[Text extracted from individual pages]
■ ■ ■

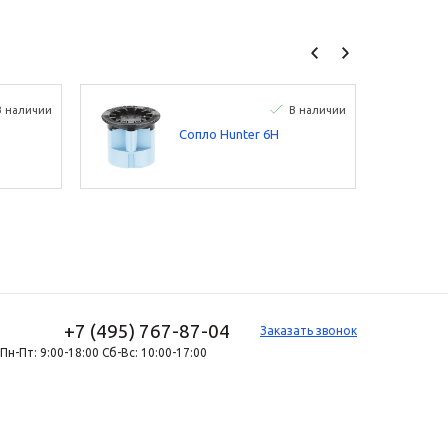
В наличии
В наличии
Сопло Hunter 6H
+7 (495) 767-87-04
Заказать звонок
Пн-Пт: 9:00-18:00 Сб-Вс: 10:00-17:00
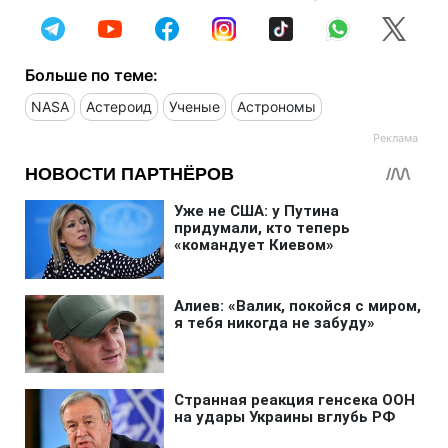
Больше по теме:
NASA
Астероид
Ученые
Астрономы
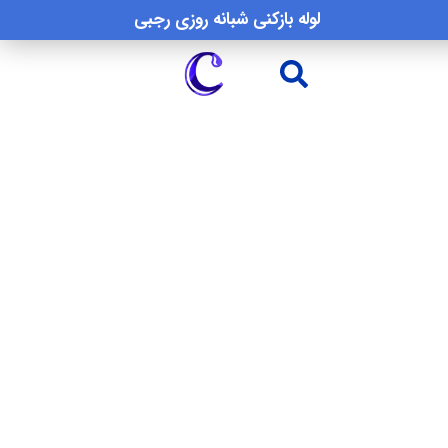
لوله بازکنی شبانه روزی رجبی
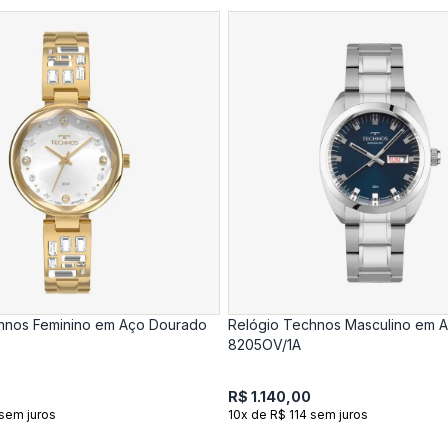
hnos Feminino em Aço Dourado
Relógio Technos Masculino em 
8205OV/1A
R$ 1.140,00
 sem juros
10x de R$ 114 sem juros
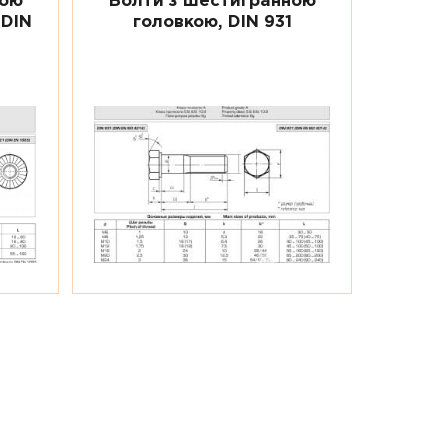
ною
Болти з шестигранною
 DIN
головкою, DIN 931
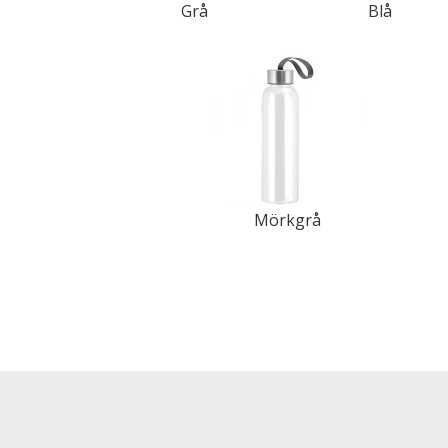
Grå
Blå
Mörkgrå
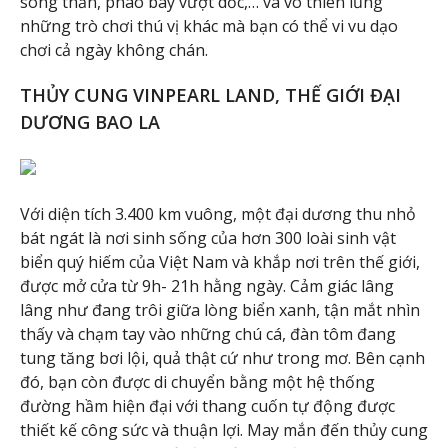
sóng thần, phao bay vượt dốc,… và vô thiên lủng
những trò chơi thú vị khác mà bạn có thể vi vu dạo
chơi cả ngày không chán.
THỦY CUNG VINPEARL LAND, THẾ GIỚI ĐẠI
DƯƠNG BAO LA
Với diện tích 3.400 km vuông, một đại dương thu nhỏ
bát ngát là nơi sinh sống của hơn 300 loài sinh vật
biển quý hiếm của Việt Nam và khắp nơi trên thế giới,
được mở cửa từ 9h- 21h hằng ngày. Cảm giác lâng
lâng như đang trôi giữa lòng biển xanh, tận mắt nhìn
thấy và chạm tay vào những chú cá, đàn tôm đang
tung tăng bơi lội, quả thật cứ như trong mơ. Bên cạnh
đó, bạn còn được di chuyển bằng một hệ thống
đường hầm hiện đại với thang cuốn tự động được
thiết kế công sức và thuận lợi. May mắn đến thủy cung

■ ■ ■

Copy out the lines word for word, starting at the one containing "sóng thần, phao" and ending at the one containing "tung tăng bơi".

### Response below:
sóng thần, phao bay vượt dốc,… và vô thiên lủng
những trò chơi thú vị khác mà bạn có thể vi vu dạo
chơi cả ngày không chán.
THỦY CUNG VINPEARL LAND, THẾ GIỚI ĐẠI
DƯƠNG BAO LA
Với diện tích 3.400 km vuông, một đại dương thu nhỏ
bát ngát là nơi sinh sống của hơn 300 loài sinh vật
biển quý hiếm của Việt Nam và khắp nơi trên thế giới,
được mở cửa từ 9h- 21h hằng ngày. Cảm giác lâng
lâng như đang trôi giữa lòng biển xanh, tận mắt nhìn
thấy và chạm tay vào những chú cá, đàn tôm đang
tung tăng bơi lội, quả thật cứ như trong mơ. Bên cạnh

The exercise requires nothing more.